ExORL: Exploratory Data for Offline Reinforcement Learning
February 8, 2022 ยท View on GitHub
This is an original PyTorch implementation of the ExORL framework from
Don't Change the Algorithm, Change the Data: Exploratory Data for Offline Reinforcement Learning by
Denis Yarats*, David Brandfonbrener*, Hao Liu, Misha Laskin, Pieter Abbeel, Alessandro Lazaric, and Lerrel Pinto.
*Equal contribution.
Prerequisites
Install MuJoCo if it is not already the case:
- Download MuJoCo binaries here.
- Unzip the downloaded archive into
~/.mujoco/. - Append the MuJoCo subdirectory bin path into the env variable
LD_LIBRARY_PATH.
Install the following libraries:
sudo apt update
sudo apt install libosmesa6-dev libgl1-mesa-glx libglfw3 unzip
Install dependencies:
conda env create -f conda_env.yml
conda activate exorl
Datasets
We provide exploratory datasets for 6 DeepMind Control Stuite domains
| Domain | Dataset name | Available task names |
|---|---|---|
| Cartpole | cartpole | cartpole_balance, cartpole_balance_sparse, cartpole_swingup, cartpole_swingup_sparse |
| Cheetah | cheetah | cheetah_run, cheetah_run_backward |
| Jaco Arm | jaco | jaco_reach_top_left, jaco_reach_top_right, jaco_reach_bottom_left, jaco_reach_bottom_right |
| Point Mass Maze | point_mass_maze | point_mass_maze_reach_top_left, point_mass_maze_reach_top_right, point_mass_maze_reach_bottom_left, point_mass_maze_reach_bottom_right |
| Quadruped | quadruped | quadruped_walk, quadruped_run |
| Walker | walker | walker_stand, walker_walk, walker_run |
For each domain we collected datasets by running 9 unsupervised RL algorithms from URLB for total of 10M steps.
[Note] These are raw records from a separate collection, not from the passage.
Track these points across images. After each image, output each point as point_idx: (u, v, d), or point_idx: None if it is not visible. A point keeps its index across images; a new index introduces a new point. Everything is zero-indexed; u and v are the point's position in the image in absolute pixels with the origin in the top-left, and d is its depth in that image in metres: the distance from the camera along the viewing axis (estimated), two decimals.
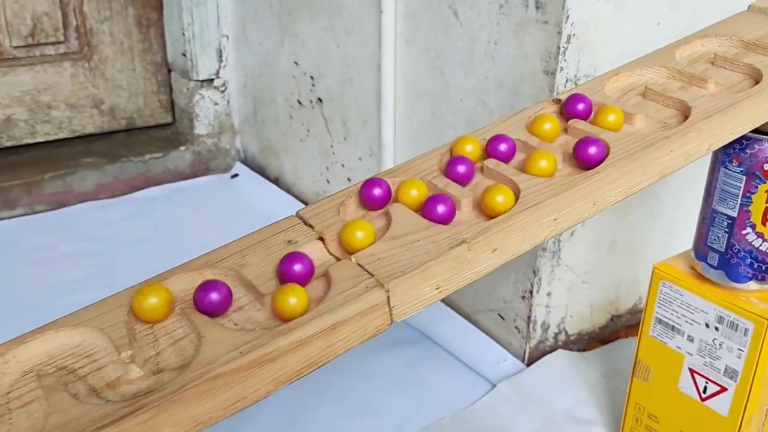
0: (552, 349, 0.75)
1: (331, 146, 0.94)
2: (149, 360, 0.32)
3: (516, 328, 0.73)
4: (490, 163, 0.41)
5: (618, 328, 0.79)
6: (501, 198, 0.37)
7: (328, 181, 0.97)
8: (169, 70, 1.12)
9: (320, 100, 0.94)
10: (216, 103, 1.11)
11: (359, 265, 0.34)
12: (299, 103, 0.98)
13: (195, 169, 1.12)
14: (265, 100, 1.06)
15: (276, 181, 1.08)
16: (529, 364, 0.73)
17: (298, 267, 0.33)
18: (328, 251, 0.36)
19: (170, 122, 1.16)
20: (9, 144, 1.04)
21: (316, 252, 0.37)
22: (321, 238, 0.37)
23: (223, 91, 1.11)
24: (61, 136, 1.07)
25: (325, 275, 0.35)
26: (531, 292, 0.71)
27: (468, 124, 0.73)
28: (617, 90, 0.46)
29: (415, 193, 0.38)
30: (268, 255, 0.36)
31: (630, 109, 0.43)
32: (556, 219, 0.36)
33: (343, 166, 0.93)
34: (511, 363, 0.74)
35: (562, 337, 0.75)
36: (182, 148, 1.10)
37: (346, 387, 0.71)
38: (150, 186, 1.08)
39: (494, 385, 0.71)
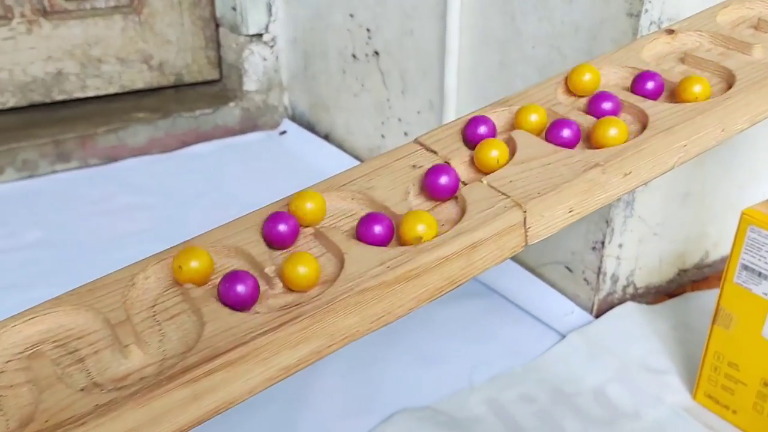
0: (620, 302, 0.74)
1: (388, 100, 0.93)
2: None
3: (585, 280, 0.73)
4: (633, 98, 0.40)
5: (684, 283, 0.79)
6: (614, 131, 0.36)
7: (383, 136, 0.96)
8: (217, 26, 1.11)
9: (376, 53, 0.93)
10: (265, 59, 1.10)
11: (491, 186, 0.34)
12: (353, 57, 0.97)
13: (244, 126, 1.12)
14: (315, 55, 1.05)
15: (326, 138, 1.07)
16: (597, 316, 0.73)
17: (444, 179, 0.33)
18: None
19: (217, 78, 1.15)
20: (60, 98, 1.04)
21: None
22: (446, 162, 0.36)
23: (272, 47, 1.10)
24: (112, 90, 1.07)
25: (455, 197, 0.34)
26: (603, 243, 0.70)
27: (540, 72, 0.72)
28: (729, 22, 0.45)
29: (536, 118, 0.37)
30: (394, 179, 0.35)
31: (747, 39, 0.42)
32: (685, 145, 0.35)
33: (399, 120, 0.92)
34: (579, 315, 0.73)
35: (630, 290, 0.74)
36: (231, 104, 1.10)
37: (416, 338, 0.71)
38: (200, 142, 1.08)
39: (563, 336, 0.71)
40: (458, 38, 0.79)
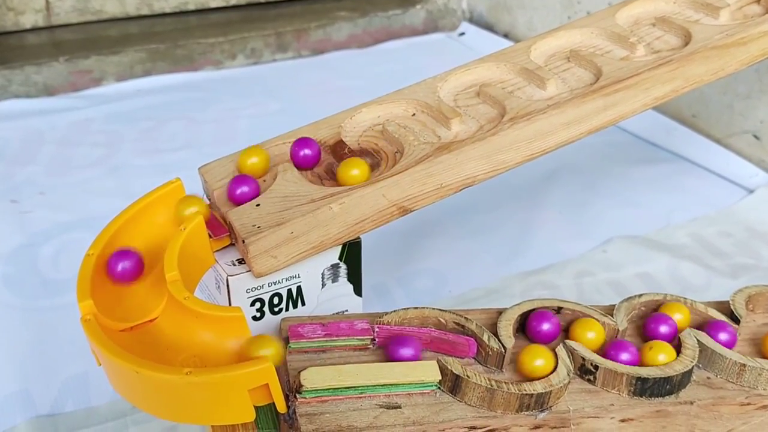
0: None
1: None
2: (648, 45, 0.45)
3: None
4: None
5: None
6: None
7: None
8: None
9: None
10: None
11: None
12: None
13: (426, 27, 1.24)
14: None
15: (506, 36, 1.18)
16: None
17: None
18: None
19: None
20: None
21: None
22: None
23: None
24: None
25: None
26: None
27: None
28: None
29: None
30: None
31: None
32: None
33: (588, 14, 1.02)
34: (764, 177, 0.83)
35: None
36: (418, 6, 1.22)
37: (615, 186, 0.83)
38: (390, 39, 1.22)
39: (752, 191, 0.81)
40: None
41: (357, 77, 1.11)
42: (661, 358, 0.38)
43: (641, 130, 0.94)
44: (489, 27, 1.22)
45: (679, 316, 0.41)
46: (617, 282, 0.69)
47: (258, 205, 0.41)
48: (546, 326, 0.40)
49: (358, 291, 0.45)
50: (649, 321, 0.41)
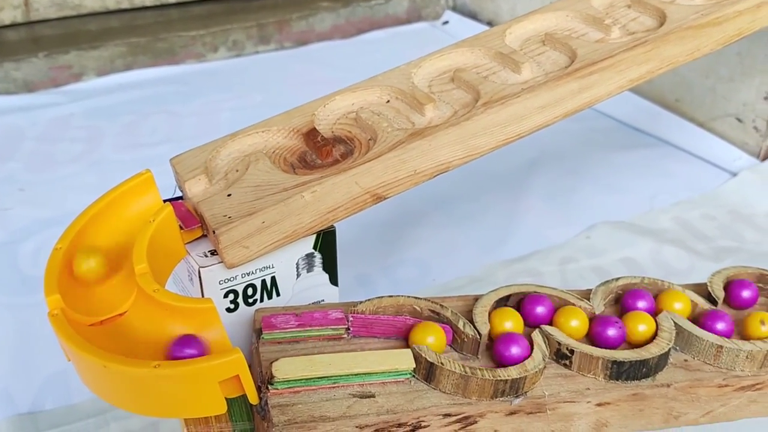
0: None
1: None
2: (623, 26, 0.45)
3: (755, 128, 0.82)
4: None
5: None
6: None
7: None
8: None
9: None
10: None
11: None
12: None
13: (410, 16, 1.23)
14: None
15: (490, 24, 1.18)
16: (763, 161, 0.82)
17: None
18: None
19: None
20: None
21: None
22: None
23: None
24: None
25: None
26: None
27: None
28: None
29: None
30: None
31: None
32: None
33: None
34: (747, 160, 0.83)
35: None
36: None
37: (599, 172, 0.82)
38: (374, 29, 1.21)
39: (735, 174, 0.81)
40: None
41: (340, 68, 1.11)
42: (642, 328, 0.38)
43: (625, 116, 0.93)
44: (473, 15, 1.21)
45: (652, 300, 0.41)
46: (600, 267, 0.69)
47: (229, 195, 0.41)
48: (539, 309, 0.40)
49: (334, 280, 0.45)
50: (626, 297, 0.40)
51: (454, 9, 1.25)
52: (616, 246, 0.71)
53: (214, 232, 0.39)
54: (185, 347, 0.34)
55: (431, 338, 0.37)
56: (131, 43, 1.04)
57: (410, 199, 0.83)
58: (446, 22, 1.24)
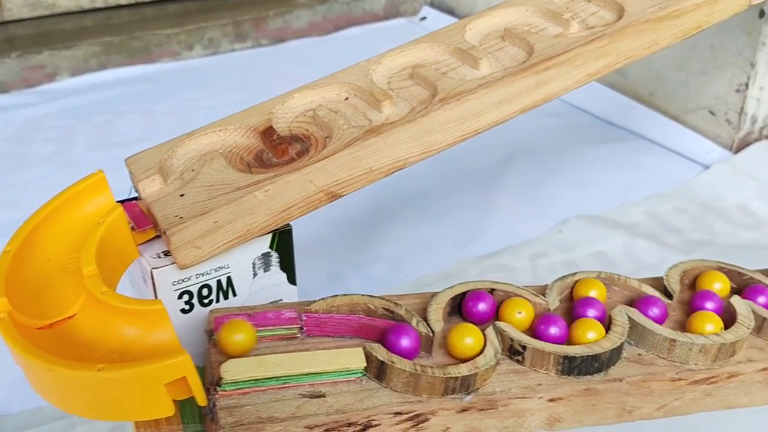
0: (756, 141, 0.83)
1: None
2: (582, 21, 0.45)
3: (727, 120, 0.82)
4: None
5: None
6: None
7: None
8: None
9: None
10: None
11: None
12: None
13: (387, 12, 1.23)
14: None
15: None
16: (735, 153, 0.82)
17: None
18: None
19: None
20: None
21: None
22: None
23: None
24: None
25: None
26: (746, 85, 0.79)
27: None
28: None
29: None
30: None
31: None
32: None
33: None
34: (720, 152, 0.83)
35: (765, 131, 0.83)
36: None
37: (572, 166, 0.82)
38: (351, 26, 1.20)
39: (707, 167, 0.81)
40: None
41: (318, 65, 1.09)
42: (590, 335, 0.38)
43: (599, 110, 0.93)
44: (450, 11, 1.21)
45: (595, 293, 0.41)
46: (572, 262, 0.69)
47: (182, 195, 0.41)
48: (481, 306, 0.40)
49: (292, 279, 0.44)
50: (576, 304, 0.40)
51: (432, 5, 1.24)
52: (588, 240, 0.71)
53: (165, 232, 0.39)
54: (401, 336, 0.37)
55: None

Here is the list of algorithms
| Unsupervised RL method | Name | Paper |
|---|---|---|
| APS | aps | paper |
| APT(ICM) | icm_apt | paper |
| DIAYN | diayn | paper |
| Disagreement | disagreement | paper |
| ICM | icm | paper |
| ProtoRL | proto | paper |
| Random | random | N/A |
| RND | rnd | paper |
| SMM | smm | paper |
You can download a dataset by running ./download.sh <DOMAIN> <ALGO>, for example to download ProtoRL dataset for Walker, run
./download.sh walker proto
The script will download the dataset from S3 and store it under datasets/walker/proto/, where you can find episodes (under buffer) and episode videos (under video).
Offline RL training
We also provide implementation of 5 offline RL algorithms for evaluating the datasets
| Offline RL method | Name | Paper |
|---|---|---|
| Behavior Cloning | bc | paper |
| CQL | cql | paper |
| CRR | crr | paper |
| TD3+BC | td3_bc | paper |
| TD3 | td3 | paper |
After downloading required datasets, you can evaluate it using offline RL methon for a specific task. For example, to evaluate a dataset collected by ProtoRL on Walker for the waling task using TD3+BC you can run
python train_offline.py agent=td3_bc expl_agent=proto task=walker_walk
Logs are stored in the output folder. To launch tensorboard run:
tensorboard --logdir output
Citation
If you use this repo in your research, please consider citing the paper as follows:
@article{yarats2022exorl,
title={Don't Change the Algorithm, Change the Data: Exploratory Data for Offline Reinforcement Learning},
author={Denis Yarats, David Brandfonbrener, Hao Liu, Michael Laskin, Pieter Abbeel, Alessandro Lazaric, Lerrel Pinto},
journal={arXiv preprint arXiv:2201.13425},
year={2022}
}
License
The majority of ExORL is licensed under the MIT license, however portions of the project are available under separate license terms: DeepMind is licensed under the Apache 2.0 license.